▶ _Your goal_
Would you copy all lines in the data that contain the word "sanitary"?

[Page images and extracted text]
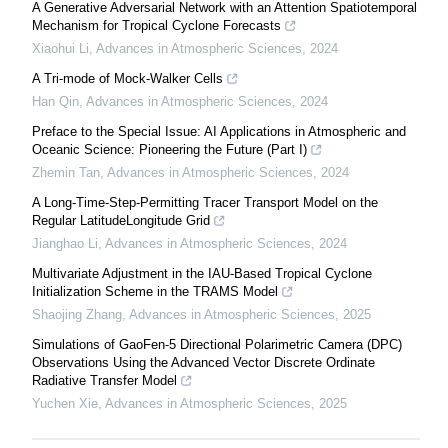
A Generative Adversarial Network with an Attention Spatiotemporal
Mechanism for Tropical Cyclone Forecasts
Xiaohui Li
,
Advances in Atmospheric Sciences
,
2024
A Tri-mode of Mock-Walker Cells
Han Qin
,
Advances in Atmospheric Sciences
,
2024
Preface to the Special Issue: AI Applications in Atmospheric and
Oceanic Science: Pioneering the Future (Part I)
Zhemin Tan
,
Advances in Atmospheric Sciences
,
2024
A Long-Time-Step-Permitting Tracer Transport Model on the
Regular LatitudeLongitude Grid
Jianghao Li
,
Advances in Atmospheric Sciences
,
2024
Multivariate Adjustment in the IAU-Based Tropical Cyclone
Initialization Scheme in the TRAMS Model
Shaojing Zhang
,
Advances in Atmospheric Sciences
,
2025
Simulations of GaoFen-5 Directional Polarimetric Camera (DPC)
Observations Using the Advanced Vector Discrete Ordinate
Radiative Transfer Model
Yuchen Xie
,
Advances in Atmospheric Sciences
,
2025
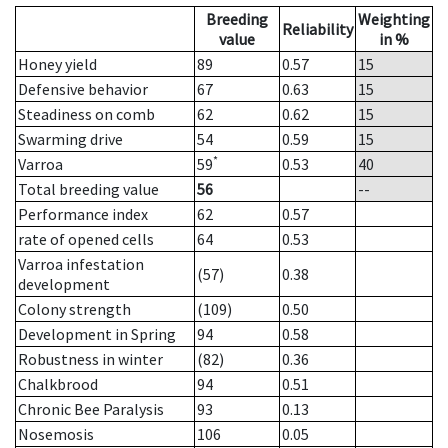
Breeding
Weighting
Reliability
value
in %
Honey yield
89
0.57
15
Defensive behavior
67
0.63
15
Steadiness on comb
62
0.62
15
Swarming drive
54
0.59
15
*
Varroa
59
0.53
40
Total breeding value
56
--
Performance index
62
0.57
rate of opened cells
64
0.53
Varroa infestation
(57)
0.38
development
Colony strength
(109)
0.50
Development in Spring
94
0.58
Robustness in winter
(82)
0.36
Chalkbrood
94
0.51
Chronic Bee Paralysis
93
0.13
Nosemosis
106
0.05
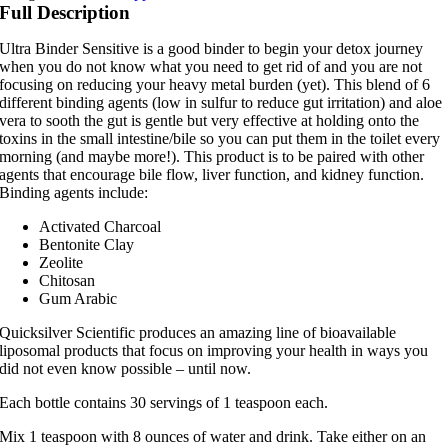
quantity
Full Description
Ultra Binder Sensitive is a good binder to begin your detox journey
when you do not know what you need to get rid of and you are not
focusing on reducing your heavy metal burden (yet). This blend of 6
different binding agents (low in sulfur to reduce gut irritation) and aloe
vera to sooth the gut is gentle but very effective at holding onto the
toxins in the small intestine/bile so you can put them in the toilet every
morning (and maybe more!). This product is to be paired with other
agents that encourage bile flow, liver function, and kidney function.
Binding agents include:
Activated Charcoal
Bentonite Clay
Zeolite
Chitosan
Gum Arabic
Quicksilver Scientific produces an amazing line of bioavailable
liposomal products that focus on improving your health in ways you
did not even know possible – until now.
Each bottle contains 30 servings of 1 teaspoon each.
Mix 1 teaspoon with 8 ounces of water and drink. Take either on an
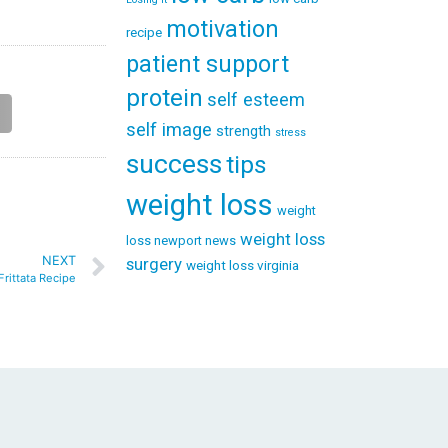
motivation
recipe
patient support
protein
self esteem
self image
strength
stress
success
tips
weight loss
weight
weight loss
loss newport news
NEXT
surgery
weight loss virginia
Frittata Recipe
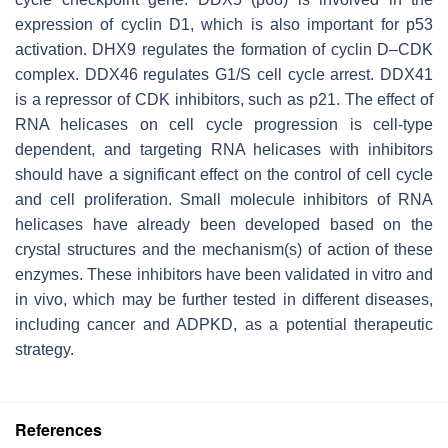
expression of cyclin D1, which is also important for p53
activation. DHX9 regulates the formation of cyclin D–CDK
complex. DDX46 regulates G1/S cell cycle arrest. DDX41
is a repressor of CDK inhibitors, such as p21. The effect of
RNA helicases on cell cycle progression is cell-type
dependent, and targeting RNA helicases with inhibitors
should have a significant effect on the control of cell cycle
and cell proliferation. Small molecule inhibitors of RNA
helicases have already been developed based on the
crystal structures and the mechanism(s) of action of these
enzymes. These inhibitors have been validated in vitro and
in vivo, which may be further tested in different diseases,
including cancer and ADPKD, as a potential therapeutic
strategy.
References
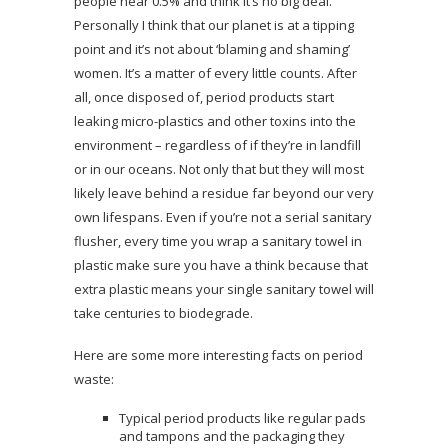
people hear 0.5% and think it’s no big deal.
Personally I think that our planet is at a tipping
point and it’s not about ‘blaming and shaming’
women. It’s a matter of every little counts. After
all, once disposed of, period products start
leaking micro-plastics and other toxins into the
environment – regardless of if they’re in landfill
or in our oceans. Not only that but they will most
likely leave behind a residue far beyond our very
own lifespans. Even if you’re not a serial sanitary
flusher, every time you wrap a sanitary towel in
plastic make sure you have a think because that
extra plastic means your single sanitary towel will
take centuries to biodegrade.
Here are some more interesting facts on period
waste:
Typical period products like regular pads
and tampons and the packaging they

▶ _Answer space_
own lifespans. Even if you’re not a serial sanitary
flusher, every time you wrap a sanitary towel in
extra plastic means your single sanitary towel will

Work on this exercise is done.